In my shul we read on the triennial cycle (we won't read all of Va'era this Shabbat; we'll just read the latter third). As it happens, I'm our Torah reader. The portion of Va'era which I'll be reading (Exodus 9:22-35) focuses on the plague of hail in some detail. We learn that this hail came with thunder, and with fire streaming down to the ground. What does the hail signify; why hail? The sage Eliyahu Rabbah wrote (as translated by Braude and Kapstein) that it hailed:
Because [the Egyptians] had assigned Israelites to be planters of gardens, orchards, and of all kinds of trees, all these located in the outermost parts of the wilderness, so that the Israelites would not be able to go to their homes where they could couch with their wives and be fruitful and multiply, (as the Holy One had commanded them). Therefore the Holy One sent down hail which broke all the plants the Israelites had set out ...
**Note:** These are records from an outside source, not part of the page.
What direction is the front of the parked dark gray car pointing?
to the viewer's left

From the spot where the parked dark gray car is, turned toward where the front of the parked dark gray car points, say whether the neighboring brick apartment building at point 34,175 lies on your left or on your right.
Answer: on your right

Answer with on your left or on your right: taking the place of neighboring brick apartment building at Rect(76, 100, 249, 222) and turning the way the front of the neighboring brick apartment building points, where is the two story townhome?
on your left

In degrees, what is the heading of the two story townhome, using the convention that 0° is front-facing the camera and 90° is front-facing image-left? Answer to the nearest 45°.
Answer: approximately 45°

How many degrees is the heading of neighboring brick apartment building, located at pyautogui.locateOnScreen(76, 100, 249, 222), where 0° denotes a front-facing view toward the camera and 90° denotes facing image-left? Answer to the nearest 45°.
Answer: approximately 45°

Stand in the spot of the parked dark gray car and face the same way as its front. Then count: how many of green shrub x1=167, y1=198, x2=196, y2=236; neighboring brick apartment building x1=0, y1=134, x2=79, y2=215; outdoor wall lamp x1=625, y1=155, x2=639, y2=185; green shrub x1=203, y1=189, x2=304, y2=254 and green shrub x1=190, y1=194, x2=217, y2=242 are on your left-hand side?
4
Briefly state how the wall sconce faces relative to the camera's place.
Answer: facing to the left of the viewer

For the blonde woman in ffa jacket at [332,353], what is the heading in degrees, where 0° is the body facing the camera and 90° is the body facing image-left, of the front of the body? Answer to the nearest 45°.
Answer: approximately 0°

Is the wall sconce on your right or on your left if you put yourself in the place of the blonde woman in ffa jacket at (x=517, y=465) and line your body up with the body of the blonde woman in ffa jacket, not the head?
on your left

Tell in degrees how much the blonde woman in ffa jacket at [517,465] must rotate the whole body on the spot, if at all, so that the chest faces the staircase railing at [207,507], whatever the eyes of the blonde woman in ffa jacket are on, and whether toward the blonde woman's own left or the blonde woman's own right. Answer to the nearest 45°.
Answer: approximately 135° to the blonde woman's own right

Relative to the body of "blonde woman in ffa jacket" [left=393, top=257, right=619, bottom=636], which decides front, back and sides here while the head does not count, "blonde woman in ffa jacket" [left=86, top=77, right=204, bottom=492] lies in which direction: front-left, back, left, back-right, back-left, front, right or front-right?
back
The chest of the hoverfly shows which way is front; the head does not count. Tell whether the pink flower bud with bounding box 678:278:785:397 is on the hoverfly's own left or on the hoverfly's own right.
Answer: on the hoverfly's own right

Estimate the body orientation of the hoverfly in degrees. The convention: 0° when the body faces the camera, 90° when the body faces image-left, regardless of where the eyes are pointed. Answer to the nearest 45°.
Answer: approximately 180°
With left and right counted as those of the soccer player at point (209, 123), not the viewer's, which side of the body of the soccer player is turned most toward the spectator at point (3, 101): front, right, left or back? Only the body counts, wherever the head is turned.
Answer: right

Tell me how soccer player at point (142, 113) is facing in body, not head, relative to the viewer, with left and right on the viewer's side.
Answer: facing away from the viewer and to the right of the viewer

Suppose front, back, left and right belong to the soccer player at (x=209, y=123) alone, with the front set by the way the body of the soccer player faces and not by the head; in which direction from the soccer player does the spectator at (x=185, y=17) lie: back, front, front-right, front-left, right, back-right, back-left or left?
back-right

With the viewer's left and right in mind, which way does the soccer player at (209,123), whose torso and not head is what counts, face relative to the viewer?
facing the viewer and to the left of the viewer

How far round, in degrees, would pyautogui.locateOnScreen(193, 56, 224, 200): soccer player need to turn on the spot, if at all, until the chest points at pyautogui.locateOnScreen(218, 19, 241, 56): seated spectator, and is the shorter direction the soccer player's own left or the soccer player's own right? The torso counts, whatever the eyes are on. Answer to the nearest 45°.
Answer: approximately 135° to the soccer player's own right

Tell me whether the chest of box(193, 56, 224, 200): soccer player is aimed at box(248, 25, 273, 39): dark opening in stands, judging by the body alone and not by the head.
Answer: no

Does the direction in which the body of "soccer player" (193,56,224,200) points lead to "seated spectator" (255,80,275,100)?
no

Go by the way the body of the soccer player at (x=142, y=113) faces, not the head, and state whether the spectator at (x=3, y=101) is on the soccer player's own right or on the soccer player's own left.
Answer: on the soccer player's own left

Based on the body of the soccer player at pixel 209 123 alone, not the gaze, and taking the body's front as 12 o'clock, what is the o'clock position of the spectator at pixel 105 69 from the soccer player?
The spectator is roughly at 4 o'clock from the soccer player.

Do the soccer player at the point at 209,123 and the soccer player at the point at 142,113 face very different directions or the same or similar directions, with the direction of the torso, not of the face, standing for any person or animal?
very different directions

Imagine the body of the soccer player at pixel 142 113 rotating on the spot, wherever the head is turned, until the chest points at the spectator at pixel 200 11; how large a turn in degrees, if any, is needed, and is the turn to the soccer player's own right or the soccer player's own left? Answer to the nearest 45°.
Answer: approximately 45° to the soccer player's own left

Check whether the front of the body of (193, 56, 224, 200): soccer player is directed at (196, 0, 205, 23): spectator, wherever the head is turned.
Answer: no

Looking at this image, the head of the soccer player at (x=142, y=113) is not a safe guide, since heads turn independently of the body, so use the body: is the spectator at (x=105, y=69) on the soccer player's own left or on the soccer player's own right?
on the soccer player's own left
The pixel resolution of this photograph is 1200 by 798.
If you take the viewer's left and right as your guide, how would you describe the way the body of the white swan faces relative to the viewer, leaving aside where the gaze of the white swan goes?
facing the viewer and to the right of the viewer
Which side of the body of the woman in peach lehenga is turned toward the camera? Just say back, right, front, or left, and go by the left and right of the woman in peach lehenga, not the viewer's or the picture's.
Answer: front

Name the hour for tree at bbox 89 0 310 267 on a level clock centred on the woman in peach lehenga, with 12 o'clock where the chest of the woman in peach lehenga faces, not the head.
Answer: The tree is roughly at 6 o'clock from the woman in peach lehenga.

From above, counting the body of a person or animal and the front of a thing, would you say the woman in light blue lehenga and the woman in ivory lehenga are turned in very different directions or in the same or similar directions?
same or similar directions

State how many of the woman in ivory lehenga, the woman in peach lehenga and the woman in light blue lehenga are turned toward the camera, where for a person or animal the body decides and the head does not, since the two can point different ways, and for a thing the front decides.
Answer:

Yep. The plague of hail was relevant, according to this interpretation, because it destroyed the orchards -- allowing the beleaguered Israelite slaves to come home and enact the mitzvah of having sex with their wives. It's a slightly bizarre reading to modern sensibilities, but it's a great example of how sex-positive my tradition is!
On a less humorous note, I'm struck by the analogy between the recent South Asian earthquake-tsunami disaster and the plague of hail as it's described in Torah. Both wiped away villages and fields, humans and beasts. Does the awareness of natural disaster in our world today change how we feel about the plague, or about the notion of God sending such a plague to make a point?
As Karen wrote recently, no amount of text study seems to make it easier to explain suffering on this scale. I wonder whether the arrow points the other way: whether engaging with the disaster, painful as that process is, might give us new lenses through which to do our text study. In verse eighteen, Moses warns the Egyptians about the coming hail, so those people and animals which stayed indoors are spared; how different might the effects of the tsunami have been if an early warning system had been in place? Though I too believe that God is still speaking, in today's world God doesn't generally offer this kind of direct advice: generating warnings about natural disasters, and preserving harvests and livelihoods, is our responsibility to one another.
I'm still not sure what to make of verse 9:16, "I have spared you for this purpose: in order to show you My power, and in order that My fame may resound throughout the world." That sounds awfully ego-driven, and it's tempting to write it off as an outmoded understanding of divinity. Surely a God who would send natural disasters to make God's-self famous is not the force of revelation I want active in my own life! So I'm trying to read it in a different way. Yes, God sent the plagues as a response to Egyptian injustice -- but God also guarded the survival of the Egyptian people, because the true sign of power is not destruction but mercy.